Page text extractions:
==*==
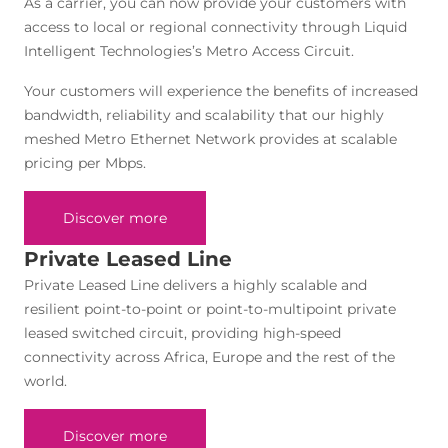
As a carrier, you can now provide your customers with
access to local or regional connectivity through Liquid
Intelligent Technologies’s Metro Access Circuit.
Your customers will experience the benefits of increased
bandwidth, reliability and scalability that our highly
meshed Metro Ethernet Network provides at scalable
pricing per Mbps.
Discover more
Private Leased Line
Private Leased Line delivers a highly scalable and
resilient point-to-point or point-to-multipoint private
leased switched circuit, providing high-speed
connectivity across Africa, Europe and the rest of the
world.
Discover more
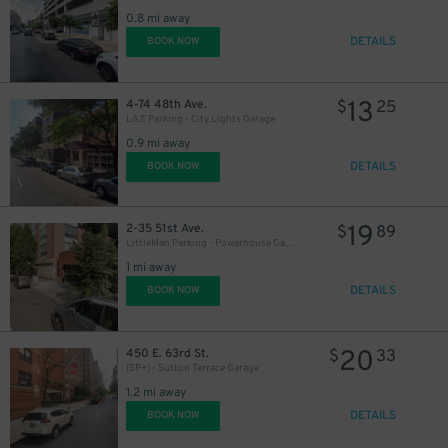
0.8 mi away
DETAILS
BOOK NOW
13
4-74 48th Ave.
$
25
LAZ Parking - City Lights Garage
0.9 mi away
DETAILS
BOOK NOW
19
2-35 51st Ave.
$
89
LittleMan Parking - Powerhouse Garage
1 mi away
DETAILS
BOOK NOW
20
450 E. 63rd St.
$
33
(SP+) - Sutton Terrace Garage
1.2 mi away
DETAILS
BOOK NOW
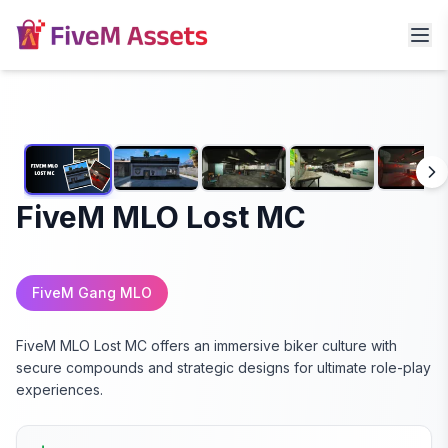
FiveM MLO Lost MC
FiveM Gang MLO
FiveM MLO Lost MC offers an immersive biker culture with
secure compounds and strategic designs for ultimate role-play
experiences.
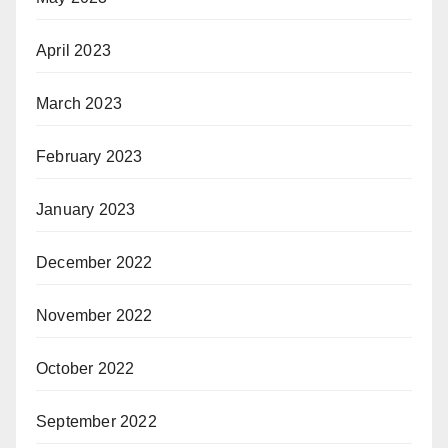
April 2023
March 2023
February 2023
January 2023
December 2022
November 2022
October 2022
September 2022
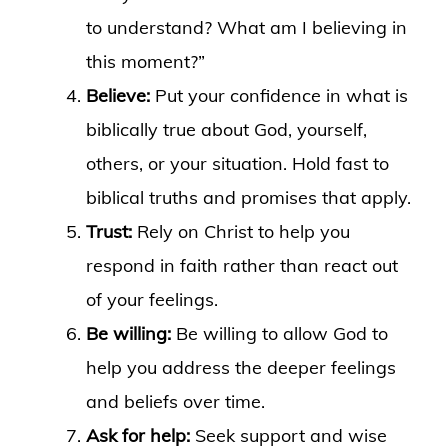
to understand? What am I believing in
this moment?”
Believe:
Put your confidence in what is
biblically true about God, yourself,
others, or your situation. Hold fast to
biblical truths and promises that apply.
Trust:
Rely on Christ to help you
respond in faith rather than react out
of your feelings.
Be willing:
Be willing to allow God to
help you address the deeper feelings
and beliefs over time.
Ask for help:
Seek support and wise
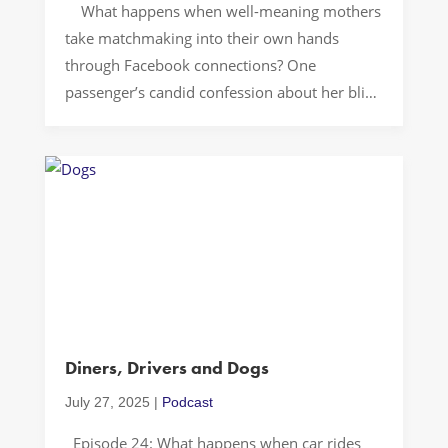
What happens when well-meaning mothers
take matchmaking into their own hands
through Facebook connections? One
passenger’s candid confession about her blind
date experience reveals the awkward reality
of parent-orchestrated romance in our social
media age. Let’s Drive! The world of modern
dating… is complicated enough without
adding parental matchmaking into the mix. In
[…]
Diners, Drivers and Dogs
July 27, 2025
|
Podcast
Episode 24: What happens when car rides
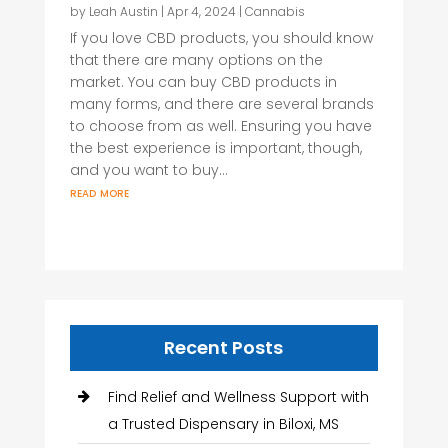
by
Leah Austin
|
Apr 4, 2024
|
Cannabis
If you love CBD products, you should know
that there are many options on the
market. You can buy CBD products in
many forms, and there are several brands
to choose from as well. Ensuring you have
the best experience is important, though,
and you want to buy...
read more
Recent Posts
Find Relief and Wellness Support with
a Trusted Dispensary in Biloxi, MS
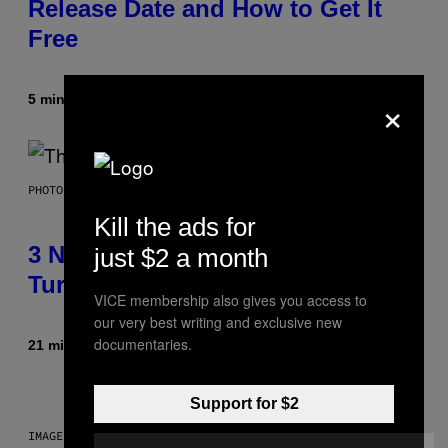
Release Date and How to Get It
Free
×
5 minutter siden
Af
Brent Koepp
PHOTO BY BOB BERG/GETTY IMAGES
Kill the ads for
3 No-Skip Geek Rock Albums
just $2 a month
Turning 30 This Year
VICE membership also gives you access to
our very best writing and exclusive new
documentaries.
21 minutter siden
Af
Dan Milam
Support for $2
IMAGE: NICK DOVE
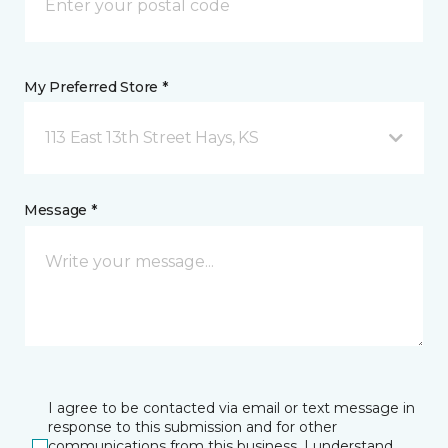
My Preferred Store *
113 East 13th Street Hays, KS
Message *
I agree to be contacted via email or text message in
response to this submission and for other
communications from this business. I understand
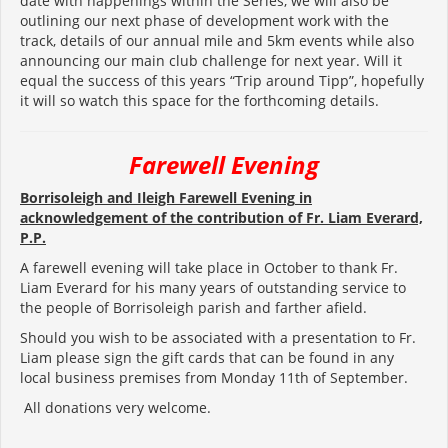
date with happenings within the Series, we will also be
outlining our next phase of development work with the
track, details of our annual mile and 5km events while also
announcing our main club challenge for next year. Will it
equal the success of this years “Trip around Tipp”, hopefully
it will so watch this space for the forthcoming details.
Farewell Evening
Borrisoleigh and Ileigh
Farewell Evening
in
acknowledgement of the contribution of
Fr. Liam Everard,
P.P.
A farewell evening will take place in October to thank Fr.
Liam Everard for his many years of outstanding service to
the people of Borrisoleigh parish and farther afield.
Should you wish to be associated with a presentation to Fr.
Liam please sign the gift cards that can be found in any
local business premises from Monday 11th of September.
All donations very welcome.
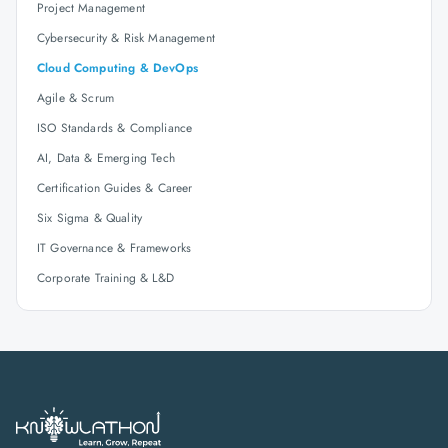
Project Management
Cybersecurity & Risk Management
Cloud Computing & DevOps
Agile & Scrum
ISO Standards & Compliance
AI, Data & Emerging Tech
Certification Guides & Career
Six Sigma & Quality
IT Governance & Frameworks
Corporate Training & L&D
==*==
Rewrite the records above with every "BOOK NOW" replaced by "RESERVE", keeping everything else unchanged and leaving out the pictures.

§ **Output**:
As a carrier, you can now provide your customers with
access to local or regional connectivity through Liquid
Intelligent Technologies’s Metro Access Circuit.
Your customers will experience the benefits of increased
bandwidth, reliability and scalability that our highly
meshed Metro Ethernet Network provides at scalable
pricing per Mbps.
Discover more
Private Leased Line
Private Leased Line delivers a highly scalable and
resilient point-to-point or point-to-multipoint private
leased switched circuit, providing high-speed
connectivity across Africa, Europe and the rest of the
world.
Discover more
0.8 mi away
DETAILS
RESERVE
13
4-74 48th Ave.
$
25
LAZ Parking - City Lights Garage
0.9 mi away
DETAILS
RESERVE
19
2-35 51st Ave.
$
89
LittleMan Parking - Powerhouse Garage
1 mi away
DETAILS
RESERVE
20
450 E. 63rd St.
$
33
(SP+) - Sutton Terrace Garage
1.2 mi away
DETAILS
RESERVE
FiveM MLO Lost MC
FiveM Gang MLO
FiveM MLO Lost MC offers an immersive biker culture with
secure compounds and strategic designs for ultimate role-play
experiences.
April 2023
March 2023
February 2023
January 2023
December 2022
November 2022
October 2022
September 2022
to understand? What am I believing in
this moment?”
Believe:
Put your confidence in what is
biblically true about God, yourself,
others, or your situation. Hold fast to
biblical truths and promises that apply.
Trust:
Rely on Christ to help you
respond in faith rather than react out
of your feelings.
Be willing:
Be willing to allow God to
help you address the deeper feelings
and beliefs over time.
Ask for help:
Seek support and wise
What happens when well-meaning mothers
take matchmaking into their own hands
through Facebook connections? One
passenger’s candid confession about her blind
date experience reveals the awkward reality
of parent-orchestrated romance in our social
media age. Let’s Drive! The world of modern
dating… is complicated enough without
adding parental matchmaking into the mix. In
[…]
Diners, Drivers and Dogs
July 27, 2025
|
Podcast
Episode 24: What happens when car rides
by
Leah Austin
|
Apr 4, 2024
|
Cannabis
If you love CBD products, you should know
that there are many options on the
market. You can buy CBD products in
many forms, and there are several brands
to choose from as well. Ensuring you have
the best experience is important, though,
and you want to buy...
read more
Recent Posts
Find Relief and Wellness Support with
a Trusted Dispensary in Biloxi, MS
Release Date and How to Get It
Free
×
5 minutter siden
Af
Brent Koepp
PHOTO BY BOB BERG/GETTY IMAGES
Kill the ads for
3 No-Skip Geek Rock Albums
just $2 a month
Turning 30 This Year
VICE membership also gives you access to
our very best writing and exclusive new
documentaries.
21 minutter siden
Af
Dan Milam
Support for $2
IMAGE: NICK DOVE
My Preferred Store *
113 East 13th Street Hays, KS
Message *
I agree to be contacted via email or text message in
response to this submission and for other
communications from this business. I understand
date with happenings within the Series, we will also be
outlining our next phase of development work with the
track, details of our annual mile and 5km events while also
announcing our main club challenge for next year. Will it
equal the success of this years “Trip around Tipp”, hopefully
it will so watch this space for the forthcoming details.
Farewell Evening
Borrisoleigh and Ileigh
Farewell Evening
in
acknowledgement of the contribution of
Fr. Liam Everard,
P.P.
A farewell evening will take place in October to thank Fr.
Liam Everard for his many years of outstanding service to
the people of Borrisoleigh parish and farther afield.
Should you wish to be associated with a presentation to Fr.
Liam please sign the gift cards that can be found in any
local business premises from Monday 11th of September.
All donations very welcome.
Project Management
Cybersecurity & Risk Management
Cloud Computing & DevOps
Agile & Scrum
ISO Standards & Compliance
AI, Data & Emerging Tech
Certification Guides & Career
Six Sigma & Quality
IT Governance & Frameworks
Corporate Training & L&D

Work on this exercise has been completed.